What is the best tonearm for a SOTA Nova turntable?


I haven't played an LP for a while now. I've moved from CD's to streaming both Tidal and my own rips from a Roon Nucleus plus. My SOTA Nova with an ET2 arm has been sitting idle along with hundreds of high quality LP's. I've heard that the ET2 is not a good match with the SOTA, and may be the weak point in my analog chain. (SOTA-ET2-Lyra Kleos -Allnic 1201 phono stage- ARC Ref6- PS Audio-BHK300 amps-Reference 3a Grand Veena speakers and unnamed sub system. 

My digital system with a Holo May DAC and Roon with HQP trounces the analog system pretty soundly.

I'd like to resurrect the analog system as I have read that I'm missing out not using it.

My question is, where can I make the most improvement for the least cash outlay?

I'd like to keep the SOTA table, but everything else is expendable.

Thanks in advance for some help.

-John

gyneguy225

Showing 5 responses by lewm

Typical speaker is 4 to 16 ohms. Any SS amplifier will have an output impedance <<1 ohm. That’s voltage drive, mainly. Tube amps are inherently voltage producers. That’s why they can have problems with four ohm speakers and particularly with speakers that present an impedance below 4 ohms at mid range frequencies or base frequencies..

Holmz, you could change the predicate of that sentence you quoted to …”constitutes a miniature voltage generator “, and the sentence would be equally correct or incorrect. It’s the impedance at the interface that determines whether you’re in current mode or voltage mode, and apart from the special case of a LOMC cartridge with very low internal resistance driving a current mode phono input with an even lower input impedance, downstream devices drive a high input impedance, in voltage mode.

Holmz, it’s actually voltage based amplification from cartridge to speakers, if you exclude the aforementioned low internal resistance, LOMC cartridges. Although even that’s an oversimplification.

There are many very good tonearms to be had for way less than your quoted cost of the VPI. Possibly even a used Triplanar or Reed. Certainly a used Dynavector, FR, Victor, or Technics, for examples.

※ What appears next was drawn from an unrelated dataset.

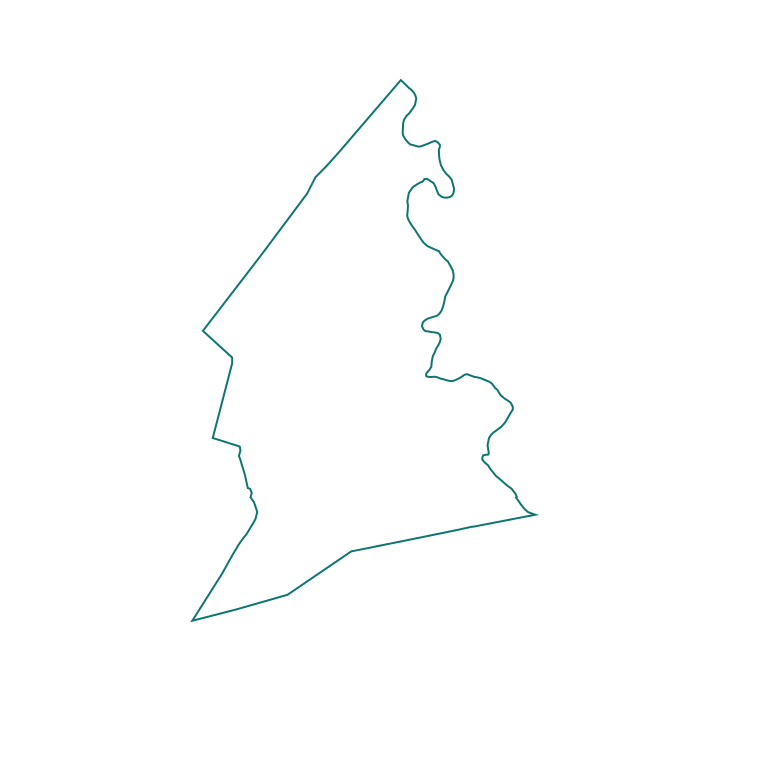 the district of Maghama, Gorgol, Mauritania, rotated 201°
{"feature_id": "47542326B54868139713795", "entity_name": "Maghama", "entity_type": "district", "adm_level": 2, "iso_a3": "MRT", "parent_name": "Mauritania", "parent_adm1": "Gorgol", "projection": "robinson", "projection_center": [-12.922, 15.535], "detail": "fine", "context": "isolated", "style": "outline", "palette": "teal", "viewbox_px": 768, "rotation_deg": 201, "n_neighbors": 0, "source": "geoboundaries", "source_scale": "gbopen_adm2", "svg_char_len": 2877}
<svg xmlns="http://www.w3.org/2000/svg" viewBox="0 0 768 768"><g transform="rotate(201 384 384)"><path d="M195.9,316.2L203.4,316.0L205.7,316.8L208.4,317.9L213.2,320.7L215.9,322.6L220.1,325.3L219.6,326.3L222.1,328.8L225.4,330.7L227.3,331.9L228.2,332.2L232.8,333.4L239.2,335.8L246.8,338.4L254.3,342.8L257.6,345.3L262.1,346.9L265.3,348.8L265.7,350.0L265.9,352.9L263.0,354.7L261.5,355.4L261.3,356.9L262.7,359.3L265.3,363.8L265.9,366.9L266.6,371.2L265.8,375.0L264.4,378.0L262.5,380.8L259.1,386.3L257.1,391.6L255.9,399.3L255.5,402.0L255.0,404.5L254.6,406.3L255.6,408.9L259.1,412.0L262.1,412.8L266.4,413.7L271.1,415.3L275.4,418.6L276.1,419.2L278.6,420.0L282.0,422.2L284.0,423.3L286.8,423.9L290.4,423.9L295.0,424.1L299.0,423.7L302.4,423.0L305.3,423.0L310.1,422.9L312.2,421.4L314.7,417.7L316.8,415.3L319.6,412.4L322.2,410.8L325.5,410.1L329.4,409.8L333.4,409.3L336.5,409.4L339.1,409.0L342.3,407.5L345.3,406.5L347.3,406.5L348.2,407.9L348.0,410.1L346.7,413.4L346.0,417.1L346.8,419.7L347.6,422.8L348.4,427.6L348.0,431.1L348.0,435.6L347.4,438.5L346.9,442.4L347.1,446.1L349.5,450.1L351.9,450.9L355.3,450.3L358.2,449.5L361.3,449.0L364.2,448.2L366.6,449.0L369.3,451.6L369.8,455.3L368.9,457.6L366.7,460.6L364.0,462.8L359.1,466.6L357.6,469.1L356.6,472.9L356.6,476.9L357.0,480.9L357.8,486.2L358.2,487.6L357.5,494.0L357.0,499.5L356.6,505.3L357.3,508.8L358.6,511.7L360.5,514.7L365.5,519.0L368.4,521.3L372.0,522.6L376.2,524.8L379.1,526.6L380.2,527.7L382.4,527.7L386.4,527.9L392.8,528.3L397.4,530.0L401.1,532.3L404.5,534.7L410.7,539.3L415.3,542.3L419.6,545.6L421.2,547.3L422.7,549.5L423.9,553.9L425.5,559.0L427.7,563.0L428.6,567.7L429.3,571.4L427.6,578.2L424.7,582.3L422.4,585.1L420.6,586.6L420.0,588.1L419.7,589.8L417.8,590.8L415.5,590.6L413.7,590.1L411.8,589.8L409.5,589.2L406.4,586.4L403.9,583.5L401.1,580.6L397.2,579.4L394.7,579.6L391.9,580.6L389.5,582.1L388.1,584.1L387.6,586.3L387.8,588.7L388.6,591.5L394.0,598.9L397.6,601.1L401.1,602.5L404.9,604.8L409.3,608.7L412.1,612.7L414.1,616.2L415.7,620.0L416.8,622.5L416.8,625.2L417.6,627.4L420.3,628.8L423.2,629.3L425.4,627.7L427.4,625.8L429.3,623.9L432.9,620.7L435.2,618.8L437.2,617.9L442.9,617.4L445.4,617.1L448.3,618.2L452.0,620.3L454.0,621.9L455.2,622.9L456.7,625.4L458.5,631.2L459.5,634.1L460.0,637.9L458.9,642.9L457.6,645.3L455.8,651.7L455.1,655.9L456.2,662.1L458.2,664.7L460.7,666.8L463.9,668.5L467.0,669.4L474.4,672.6L477.2,673.7L508.8,585.2L515.9,566.5L522.1,552.4L524.0,534.3L542.2,469.7L545.2,459.2L572.1,368.7L535.3,354.3L533.2,349.1L524.5,272.2L497.1,273.9L496.2,273.8L494.2,270.5L493.7,264.9L491.2,262.1L481.3,249.3L473.9,238.1L471.4,238.1L468.4,234.8L468.0,230.4L463.0,227.0L456.5,219.2L455.6,211.9L456.1,208.1L458.6,194.2L460.1,189.9L462.1,182.1L464.1,170.5L467.2,148.9L478.1,94.3L441.4,120.4L398.5,152.7L354.6,216.0L307.8,245.6L262.5,274.5L251.0,282.1L249.5,282.8L195.9,316.2Z" fill="none" stroke="#0f766e" stroke-width="2"/></g></svg>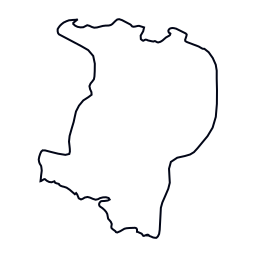 outline of Los Ríos, rotated 273°
{"feature_id": "CHL-2701", "entity_name": "Los Ríos", "entity_type": "Region", "adm_level": 1, "iso_a3": "CHL", "parent_name": "Chile", "parent_adm1": "", "projection": "equal_earth", "projection_center": [-72.592, -40.02], "detail": "fine", "context": "isolated", "style": "outline", "palette": "ink", "viewbox_px": 256, "rotation_deg": 273, "n_neighbors": 0, "source": "natural_earth", "source_scale": "10m", "svg_char_len": 3205}
<svg xmlns="http://www.w3.org/2000/svg" viewBox="0 0 256 256"><g transform="rotate(273 128 128)"><path d="M233.9,72.1L230.2,67.9L229.0,67.9L227.4,69.9L226.4,72.3L226.0,75.2L226.3,78.1L228.5,81.9L228.0,84.2L227.0,86.6L226.4,89.0L226.8,91.8L228.6,97.5L229.1,100.4L229.3,103.3L229.9,105.3L230.9,106.8L234.4,110.0L235.8,111.6L236.2,113.5L235.4,116.4L231.5,124.9L231.0,125.6L230.3,126.2L229.7,126.8L229.4,128.0L229.6,129.5L230.4,132.3L230.6,133.7L229.3,138.8L225.4,138.1L220.9,135.8L217.4,136.2L216.1,138.0L216.0,138.9L216.8,140.0L217.2,141.1L217.0,142.2L216.5,143.4L215.8,147.5L215.7,148.9L216.2,150.2L216.1,150.7L215.2,152.6L215.0,153.6L215.8,155.9L217.2,157.9L220.4,161.2L222.4,164.4L223.2,165.1L224.5,165.4L224.9,164.9L225.1,164.2L225.6,163.7L227.0,163.2L227.7,163.3L228.9,164.0L229.6,164.9L230.0,166.1L230.2,167.4L230.1,168.8L229.7,170.9L225.5,180.6L224.5,181.7L223.2,181.6L218.9,180.4L217.7,180.8L216.9,182.4L213.1,194.3L211.3,197.8L211.0,198.8L211.1,200.1L207.9,204.6L202.3,209.0L195.8,212.3L189.9,213.6L182.0,214.0L170.2,214.9L156.7,215.5L143.7,215.1L132.8,212.5L124.1,207.9L117.1,202.7L111.3,198.4L107.3,195.1L104.8,191.4L103.0,186.3L100.9,178.7L96.4,172.6L89.5,171.1L81.9,171.9L75.5,172.6L69.4,171.4L62.3,168.8L55.4,166.2L50.0,165.0L45.1,165.0L39.4,165.0L33.6,165.0L28.0,165.0L23.8,164.6L21.3,163.5L20.1,162.4L19.8,162.0L19.8,160.3L20.0,158.8L20.9,156.4L21.3,154.9L22.2,154.2L22.5,153.4L22.4,152.7L22.2,152.0L21.9,151.4L21.7,151.6L21.7,150.9L21.1,149.6L21.1,148.9L22.7,147.6L23.2,147.1L24.7,143.2L24.8,142.4L26.0,142.4L27.2,142.3L28.3,141.6L28.7,140.2L28.2,134.5L27.8,131.7L27.2,129.7L24.5,125.6L23.1,122.7L23.4,121.4L24.3,120.8L26.2,117.9L27.2,116.8L28.3,116.5L31.3,116.8L33.5,115.7L36.4,112.9L41.0,111.8L43.0,110.6L44.9,108.8L46.6,106.7L48.1,104.2L49.0,103.4L50.4,103.1L51.4,103.3L52.4,103.9L53.3,104.7L53.6,105.4L53.9,108.4L54.5,111.6L55.6,113.4L57.1,112.3L57.7,109.6L57.4,106.6L56.5,103.7L55.3,101.7L54.7,99.4L55.4,96.6L56.5,93.7L57.0,91.2L56.3,88.5L55.0,86.6L54.2,84.8L55.2,82.5L59.0,80.7L60.3,79.6L59.1,78.4L63.3,73.0L65.2,69.8L66.0,66.9L66.2,65.6L66.7,63.9L67.5,62.5L68.5,61.9L68.7,61.2L69.0,59.6L69.5,58.1L70.9,57.3L69.8,54.5L70.0,52.1L71.0,49.8L72.6,47.6L72.4,46.7L70.5,44.0L70.3,43.4L73.0,43.6L75.7,43.7L78.3,43.9L80.9,44.1L82.1,43.9L83.3,43.7L84.4,43.5L85.6,43.2L86.0,42.9L86.4,42.7L86.8,42.4L87.2,42.1L87.8,41.7L89.5,41.0L91.9,40.5L94.8,40.9L97.7,41.7L99.9,42.6L101.2,43.9L101.3,46.3L100.2,51.6L98.7,59.5L97.9,66.9L99.0,70.7L101.3,71.2L104.0,71.0L107.2,70.5L111.3,69.8L117.0,70.1L124.1,71.7L131.1,73.4L136.6,74.3L141.8,75.2L147.8,77.9L153.2,81.9L156.8,86.9L159.3,89.9L161.9,89.6L164.8,88.1L167.8,87.3L170.5,88.3L172.6,89.9L174.9,91.4L177.7,91.8L182.9,91.8L190.5,91.5L198.1,89.5L203.7,84.2L207.3,77.1L211.2,68.7L215.0,60.5L217.9,54.2L219.1,53.2L220.8,52.7L222.4,52.6L223.1,52.6L223.5,52.9L224.0,53.1L224.4,53.3L224.8,53.5L225.2,53.8L225.6,54.1L226.0,54.3L226.4,54.6L226.9,55.0L227.3,55.4L227.7,55.8L228.2,56.2L228.6,56.7L229.0,57.2L229.5,57.7L229.9,58.2L230.3,58.9L230.7,59.7L231.1,60.4L231.5,61.1L231.7,61.7L232.0,62.4L232.3,63.0L232.5,63.6L232.7,65.3L233.0,67.1L233.2,68.9L233.4,70.6L233.5,71.0L233.7,71.4L233.8,71.8L233.9,72.1Z" fill="none" stroke="#020617" stroke-width="2"/></g></svg>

Re Mijostyn’s advice on purchasing a current driven phono stage:  (1) That’s a fine idea if you plan to limit yourself to LOMC cartridges with internal resistance preferably less than 12 to 15 ohms, the lower the better, and (2) my own experience with a BMC MMCI ULN Signature phono stage suggests it is superb but not necessarily better than high end voltage driven phono stages with high gain, for listening to the aforementioned LOMC, low internal R cartridges. Not inferior but also not definitively superior.  In a final attempt to be absolutely clear, I don’t hear anything that tells me current drive is going to take over the universe.  But it will assume an important place therein.